お腹の中が熱く、代謝が上がって心臓の鼓動が跳ね上がる。熱っぽさを脳の中に湧いて出て、当たり前の思考を柔らかく鈍くさせる。
「リーリ。僕たちは踏み込んだぜ。迷って、怯えて、足を止めて。それでも歩くことを決めたんだ。……どうなるのかなんてわからない。それでもと望んで、僕は僕の意思で止まっていた計画を動かす! 手遅れになる前に覚悟を決めろ!」
にわかに治まって、だけど完全に止まってはいない鳴動がまた強くなっていく。水晶の大地に走る亀裂は全長を伸ばす。その下に、見覚えのある建造物の影が待ち構えている。
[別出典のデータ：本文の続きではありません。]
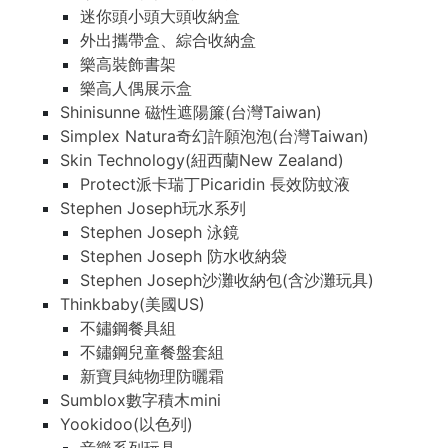
迷你頭小頭大頭收納盒
外出攜帶盒、綜合收納盒
樂高裝飾書架
樂高人偶展示盒
Shinisunne 磁性遮陽簾(台灣Taiwan)
Simplex Natura奇幻許願泡泡(台灣Taiwan)
Skin Technology(紐西蘭New Zealand)
Protect派卡瑞丁Picaridin 長效防蚊液
Stephen Joseph玩水系列
Stephen Joseph 泳鏡
Stephen Joseph 防水收納袋
Stephen Joseph沙灘收納包(含沙灘玩具)
Thinkbaby(美國US)
不鏽鋼餐具組
不鏽鋼兒童餐盤套組
新寶貝純物理防曬霜
Sumblox數字積木mini
Yookidoo(以色列)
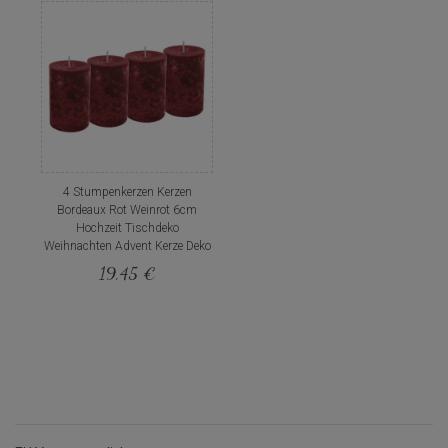
4 Stumpenkerzen Kerzen
Bordeaux Rot Weinrot 6cm
Hochzeit Tischdeko
Weihnachten Advent Kerze Deko
19,45 €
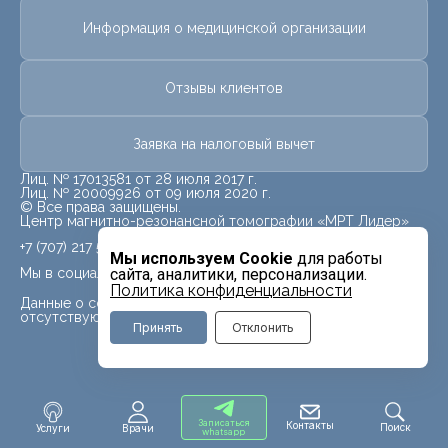
Информация о медицинской организации
Отзывы клиентов
Заявка на налоговый вычет
Лиц. № 17013581 от 28 июля 2017 г.
Лиц. № 20009926 от 09 июля 2020 г.
© Все права защищены.
Центр магнитно-резонансной томографии «МРТ Лидер»
+7 (707) 217 5840
Мы используем Cookie
для работы
Мы в социальных сетях
сайта, аналитики, персонализации.
Политика конфиденциальности
Данные о социальных сетях для данного филиала
отсутствуют
Принять
Отклонить
Записаться
Контакты
Поиск
Услуги
Врачи
whatsapp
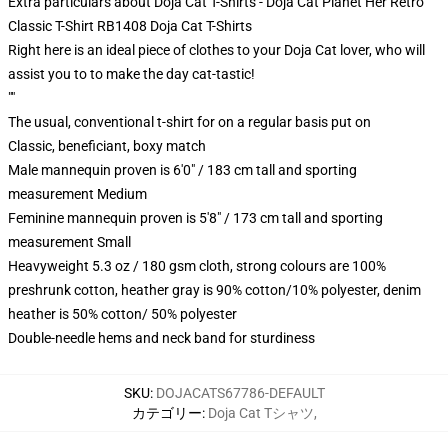
Extra particulars about Doja Cat T-Shirts - Doja Cat Planet Her Retro
Classic T-Shirt RB1408 Doja Cat T-Shirts
Right here is an ideal piece of clothes to your Doja Cat lover, who will
assist you to to make the day cat-tastic!
""
The usual, conventional t-shirt for on a regular basis put on
Classic, beneficiant, boxy match
Male mannequin proven is 6'0" / 183 cm tall and sporting
measurement Medium
Feminine mannequin proven is 5'8" / 173 cm tall and sporting
measurement Small
Heavyweight 5.3 oz / 180 gsm cloth, strong colours are 100%
preshrunk cotton, heather gray is 90% cotton/10% polyester, denim
heather is 50% cotton/ 50% polyester
Double-needle hems and neck band for sturdiness
SKU
:
DOJACATS67786-DEFAULT
カテゴリー
:
Doja Cat Tシャツ
,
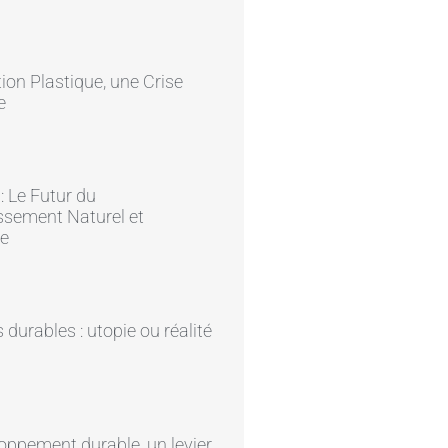
tion Plastique, une Crise
e
: Le Futur du
ssement Naturel et
ue
s durables : utopie ou réalité
oppement durable, un levier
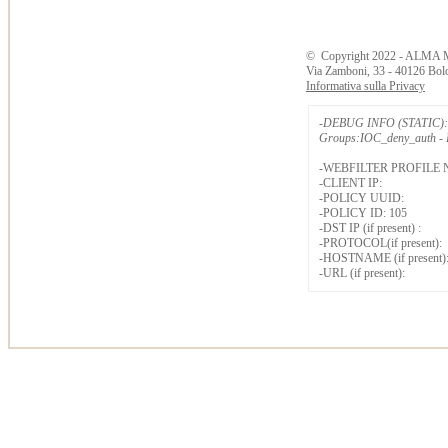
©
Copyright
2022 - ALMA 
Via Zamboni, 33 - 40126 Bol
Informativa sulla Privacy
-DEBUG INFO (STATIC): 
Groups:IOC_deny_auth - B
-WEBFILTER PROFILE 
-CLIENT IP:
-POLICY UUID:
-POLICY ID: 105
-DST IP (if present) :
-PROTOCOL(if present):
-HOSTNAME (if present)
-URL (if present):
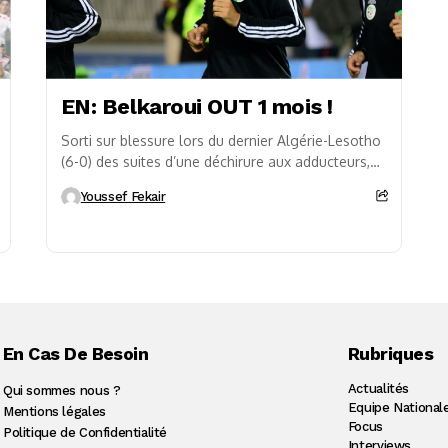
EN: Belkaroui OUT 1 mois !
Sorti sur blessure lors du dernier Algérie-Lesotho
(6-0) des suites d’une déchirure aux adducteurs,
Hicham Belkaroui ne rejouera pas avant au moins
Youssef Fekair
un...
En Cas De Besoin
Rubriques
Actualités
Qui sommes nous ?
Equipe National
Mentions légales
Focus
Politique de Confidentialité
Interviews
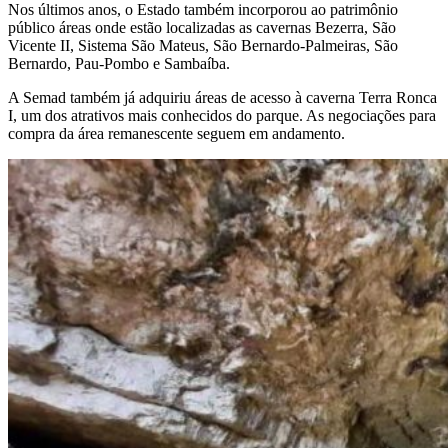
Nos últimos anos, o Estado também incorporou ao patrimônio
público áreas onde estão localizadas as cavernas Bezerra, São
Vicente II, Sistema São Mateus, São Bernardo-Palmeiras, São
Bernardo, Pau-Pombo e Sambaíba.
A Semad também já adquiriu áreas de acesso à caverna Terra Ronca
I, um dos atrativos mais conhecidos do parque. As negociações para
compra da área remanescente seguem em andamento.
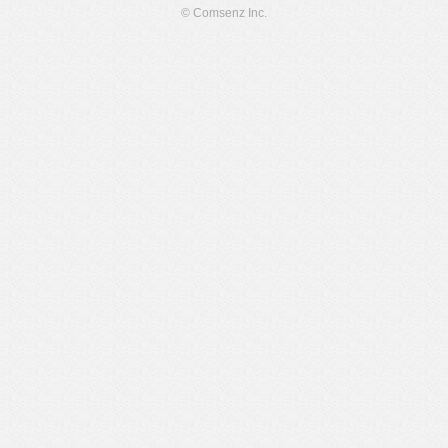
© Comsenz Inc.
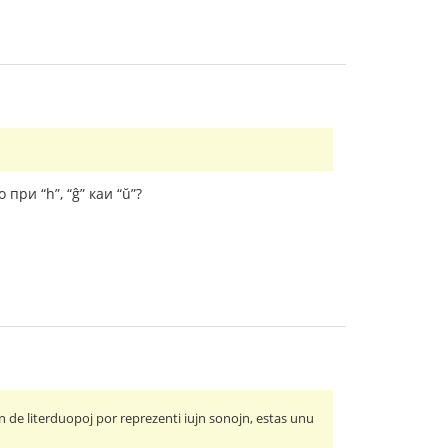
при “h”, “ĝ” каи “ŭ”?
n de literduopoj por reprezenti iujn sonojn, estas unu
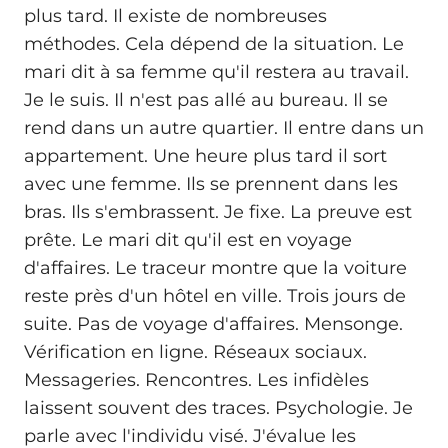
plus tard. Il existe de nombreuses
méthodes. Cela dépend de la situation. Le
mari dit à sa femme qu'il restera au travail.
Je le suis. Il n'est pas allé au bureau. Il se
rend dans un autre quartier. Il entre dans un
appartement. Une heure plus tard il sort
avec une femme. Ils se prennent dans les
bras. Ils s'embrassent. Je fixe. La preuve est
prête. Le mari dit qu'il est en voyage
d'affaires. Le traceur montre que la voiture
reste près d'un hôtel en ville. Trois jours de
suite. Pas de voyage d'affaires. Mensonge.
Vérification en ligne. Réseaux sociaux.
Messageries. Rencontres. Les infidèles
laissent souvent des traces. Psychologie. Je
parle avec l'individu visé. J'évalue les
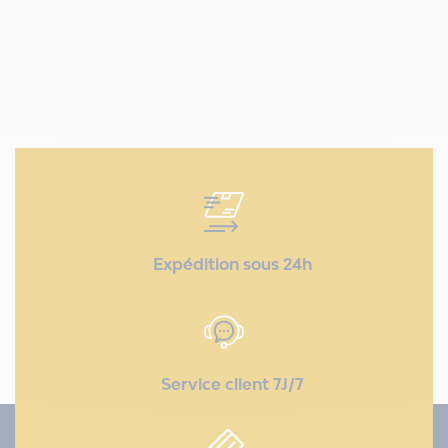
Expédition sous 24h
Service client 7J/7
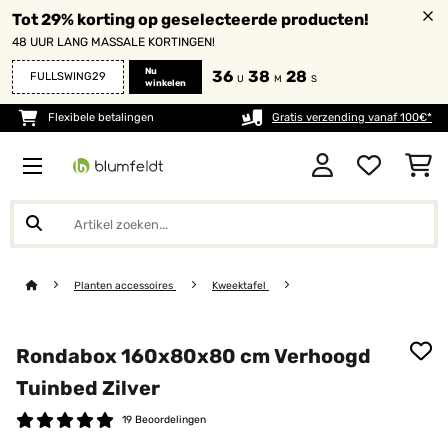
Tot 29% korting op geselecteerde producten!
48 UUR LANG MASSALE KORTINGEN!
Nu
36
38
28
FULLSWING29
U
M
S
winkelen
Flexibele betalingen
Gratis verzending vanaf 100€*
Planten accessoires
Kweektafel
Rondabox 160x80x80 cm Verhoogd
Tuinbed Zilver
19 Beoordelingen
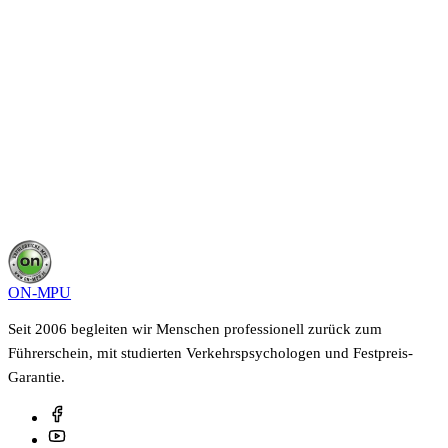
Ratgeber
Alle Artikel, Anleitungen & Tools im MPU-
Wissenszentrum
Übersicht
ON-MPU
Seit 2006 begleiten wir Menschen professionell zurück zum
Führerschein, mit studierten Verkehrspsychologen und Festpreis-
Garantie.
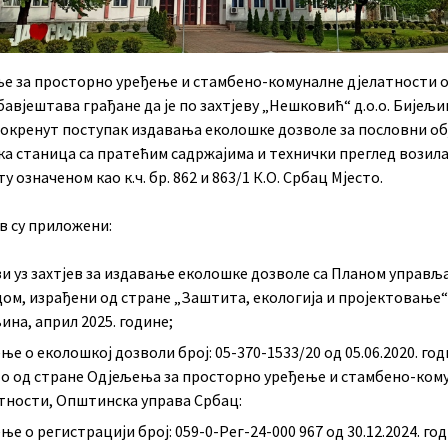
е за просторно уређење и стамбено-комуналне дјелатности
авјештава грађане да је по захтјеву „Нешковић“ д.о.о. Бијељи
покренут поступак издавања еколошке дозволе за пословни об
ка станица са пратећим садржајима и технички преглед возила
 означеном као к.ч. бр. 862 и 863/1 К.О. Србац Мјесто.
ев су приложени:
и уз захтјев за издавање еколошке дозволе са Планом управ
ом, израђени од стране „Заштита, екологија и пројектовање“ 
ина, април 2025. године;
ње о еколошкој дозволи број: 05-370-1533/20 од 05.06.2020. год
о од стране Одјељења за просторно уређење и стамбено-ком
тности, Општинска управа Србац:
ње о регистрацији број: 059-0-Рег-24-000 967 од 30.12.2024. го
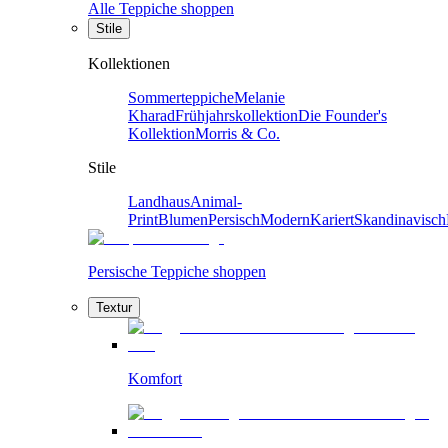
Alle Teppiche shoppen
Stile
Kollektionen
Sommerteppiche
Melanie
Kharad
Frühjahrskollektion
Die Founder's
Kollektion
Morris & Co.
Stile
Landhaus
Animal-
Print
Blumen
Persisch
Modern
Kariert
Skandinavisch
Persische Teppiche shoppen
Textur
Komfort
そして、情報生命体の誰とも似ても似つかない中性的なシステム音が、世界の全てに響き渡る。
【『無形』の階層の解放を確認いたしました。ラクエンプロジェクト:フェーズ1完了。『無形』の解放により『職』と『拝領品』の制限が解除されます】
【『ルート』システムが開放されます】
【『至天認定』システムが解放されます】
「ラクエンプロジェクトをもう一度! 今、この時から始めるよ!」
* * *
響く地鳴り。亀裂は遂に地平線にまで達した。それはちょうど私の足元を通る形で伸びる。
シオンが構え、蒼く光る。無数に放たれた世界弾は確かに世界を限定し、私達の回避先を潰し終えた今、シオンが放つ世界弾は必中のはずだった。
私目掛けて光る蒼を遮るように、亀裂から陰が伸びる。それだけではない。辺り一面中から水晶を砕く音と共に影が亀裂を喰い破る。
現れたのは、ビルだった。
「なんですか、これは……っ!?」
【『無形』の階層の解放を確認いたしました。ラクエンプロジェクト:フェーズ1 完了。『無形』の解放により『職』と『拝領品』の制限が解除されます】
【『ルート』システムが開放されます】
【『至天認定』システムが解放されます】
来たっ!
強くぐらりと大地が揺らぎ、私もろともビルが生える。シオンもアレェリスタも例外ではなくビルの乱立に捕まるまま、私達は高度を上げていく。
鳴動が強く吠え、水晶を砕き、そして止んだ後。残されたのは高層ビルが生え並び眼下を見下ろす摩天楼。
「ようこそ、『無形』の世界へ」
「これが……」
十メートル程度離れて、対面のビルの屋上に佇むシオンに不思議と声が届く。
ラクエンプロジェクト、その最初の一歩! 『無形』の世界の解放によって表出してきた『首都幻影』。
「でも、それだけじゃないのよ……!」
予備の黒紅の剣葬に淡く光が宿っていく。
それは白の光。私が使う拝領品のものと酷似した白が剣に纏う。
「『夜殺し天明』ッ! さあ、クライマックスよ!」
そうとも、私のルートが、目を覚ます。